Но Хуррем только плечами пожала:
– Я буду платить Пинар из своих денег.
Сулейман удивился:
– Зачем тебе?
– Повелитель, я плохо пишу, приходится диктовать, а письма, написанные чужой рукой, все равно наполовину чужие…
Султан посмеялся:
– Ну, учись…
Она училась, высунув язык от старания, выводила букву за буквой. Но писала вовсе не письма, Хуррем переписывала книги и документы. Какие? А это была ее хитрость. Сулейман разрешил брать для переписки не только стихи, и подкупленный хранитель носил для Хасеки многие документы, о которых она и подозревать раньше не могла.

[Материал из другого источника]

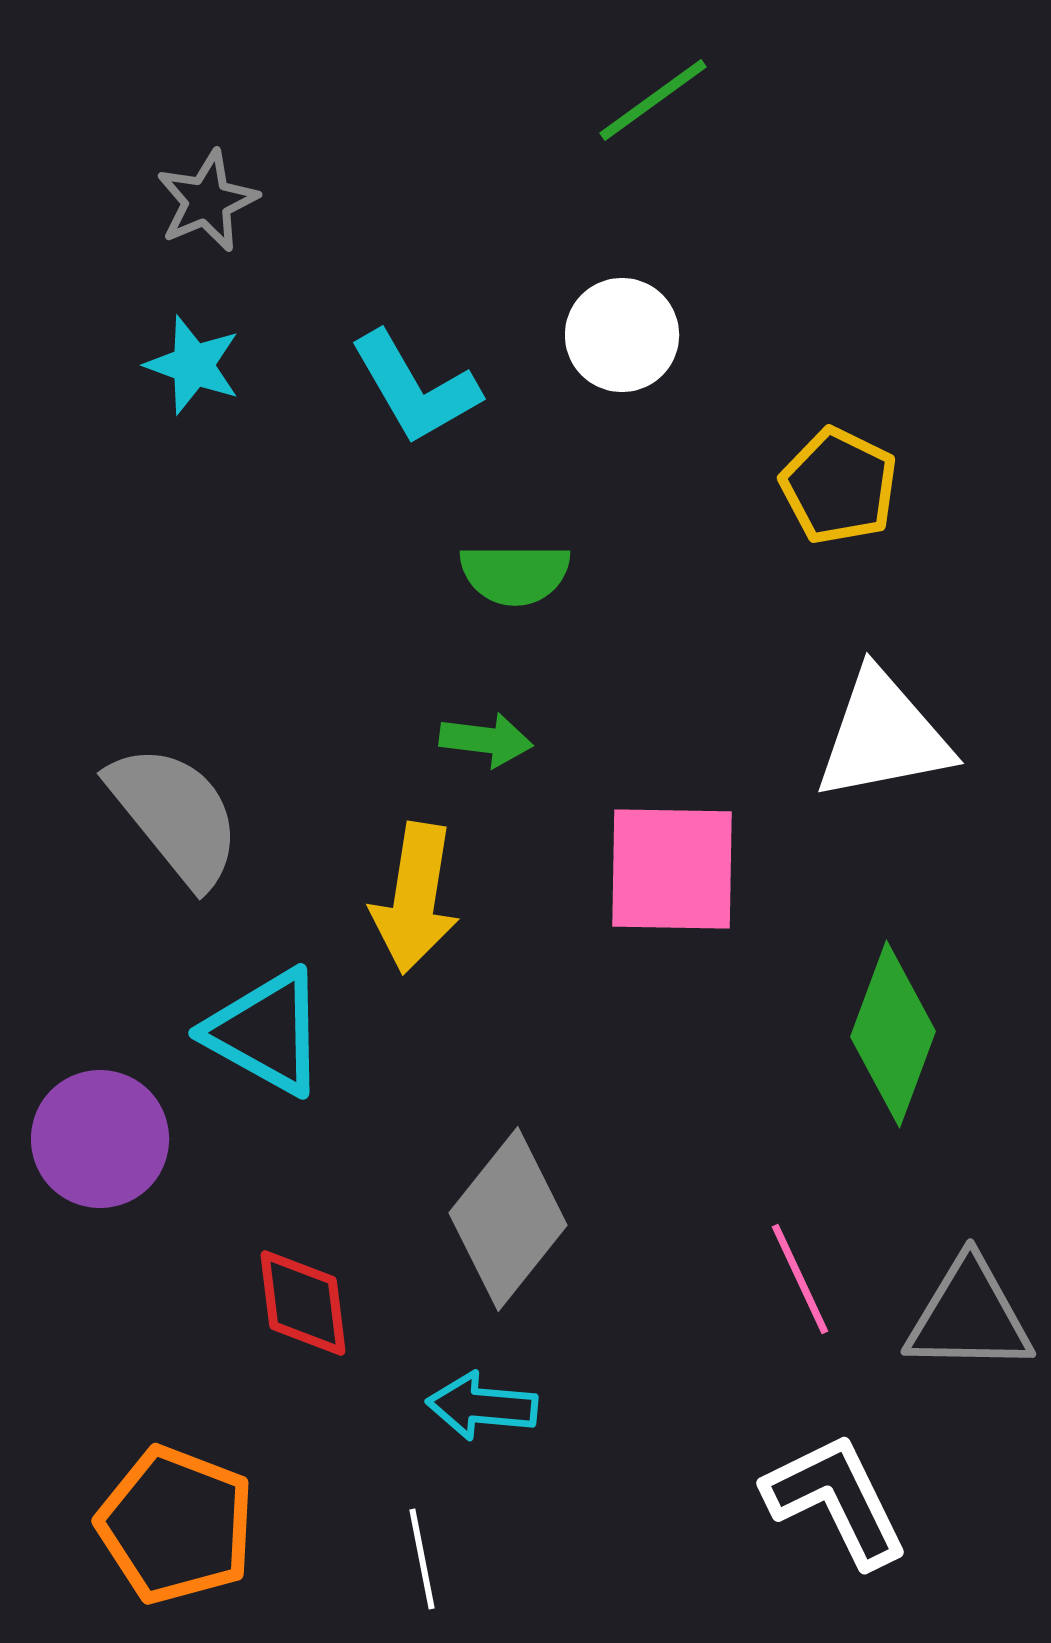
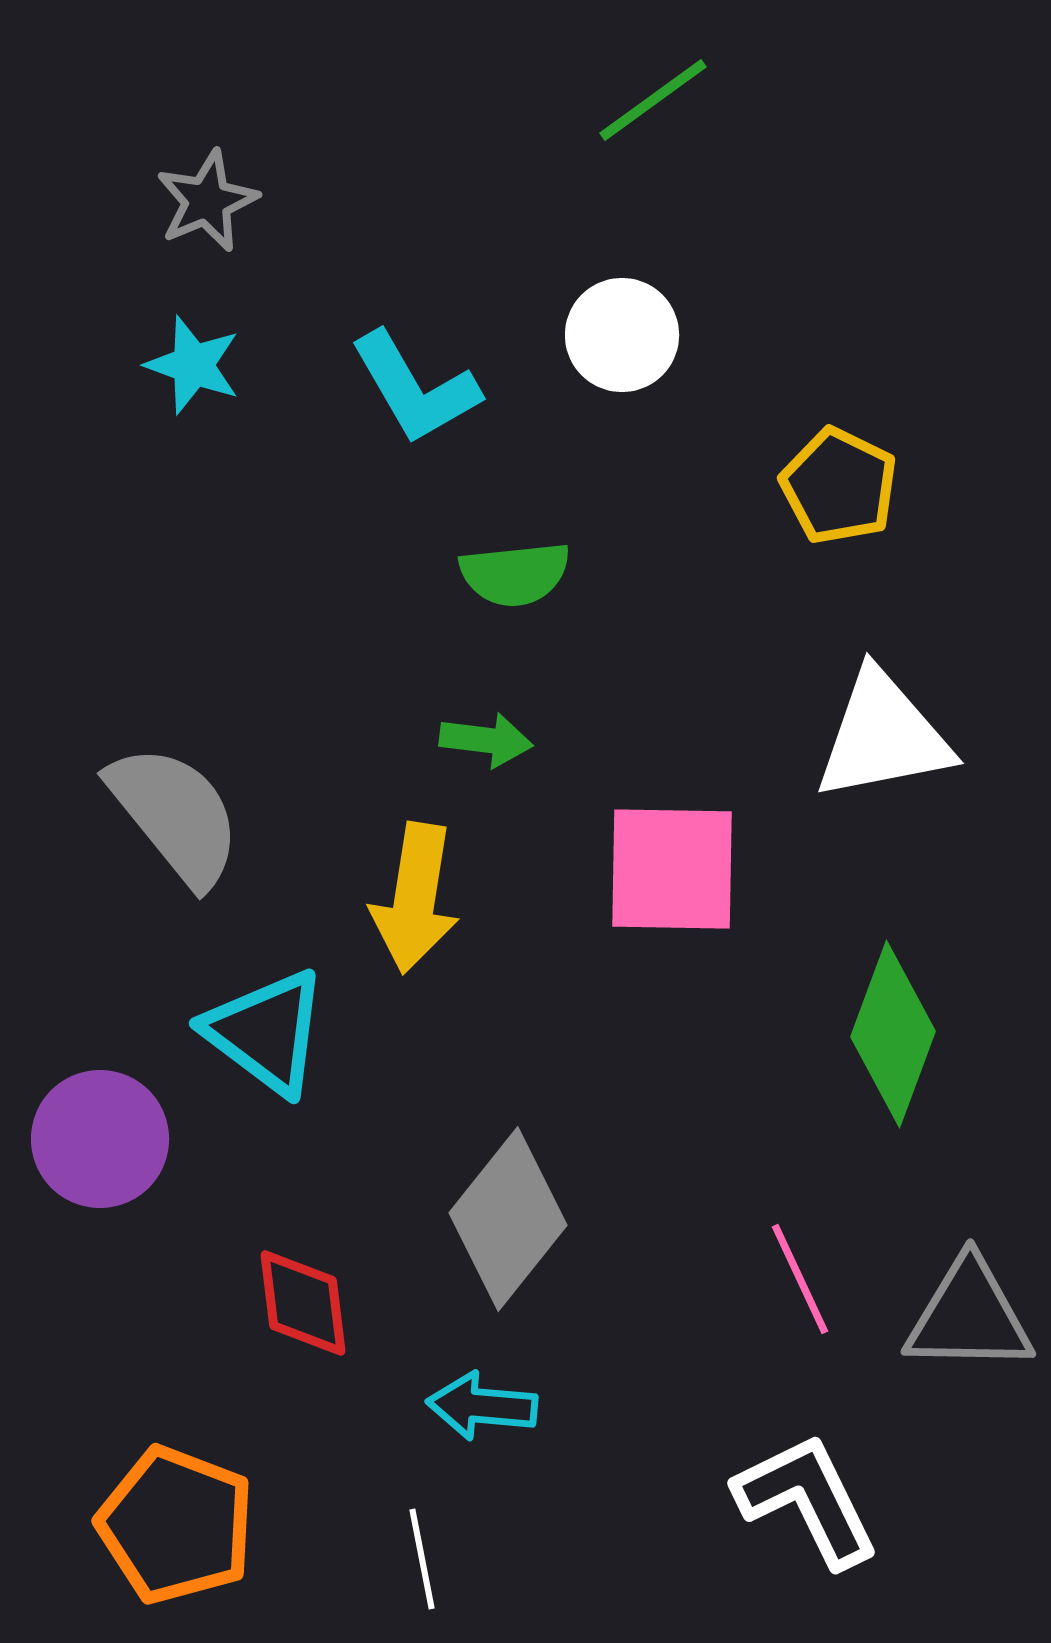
green semicircle: rotated 6 degrees counterclockwise
cyan triangle: rotated 8 degrees clockwise
white L-shape: moved 29 px left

Хуррем не столько писала, сколько читала. Сначала она читала эти записки и письма, с трудом справляясь с зевотой, но потом стала понимать, о чем идет речь, вникать в суть. Первое время ей даже снились тысячи верблюдов из караванов с продовольствием, тюки с тканями и мешки с пряностями, просыпалась в холодном поту от того, что ничего не понимала в этих подсчетах.
Потом поняла: и не поймет. Ни к чему переписывать или зубрить цены на товары, запоминать, откуда что привозят, пытаться понять, какой товар в Бедестане для кого предпочтительней. Это все же дело Ибрагима, ему, как визирю, пристало заниматься организацией жизни в Стамбуле.
Постепенно Хуррем теряла интерес, по-прежнему училась красиво писать, но переписывала уже просто книги. Конкурировать с Ибрагим-пашой не получалось. Ибрагим прекрасно знал, что на деле привозится и продается, представлял, где находится та или иная провинция, чем славится и что собой представляет. А что она? Как можно изучать мир, не покидая пределов гарема?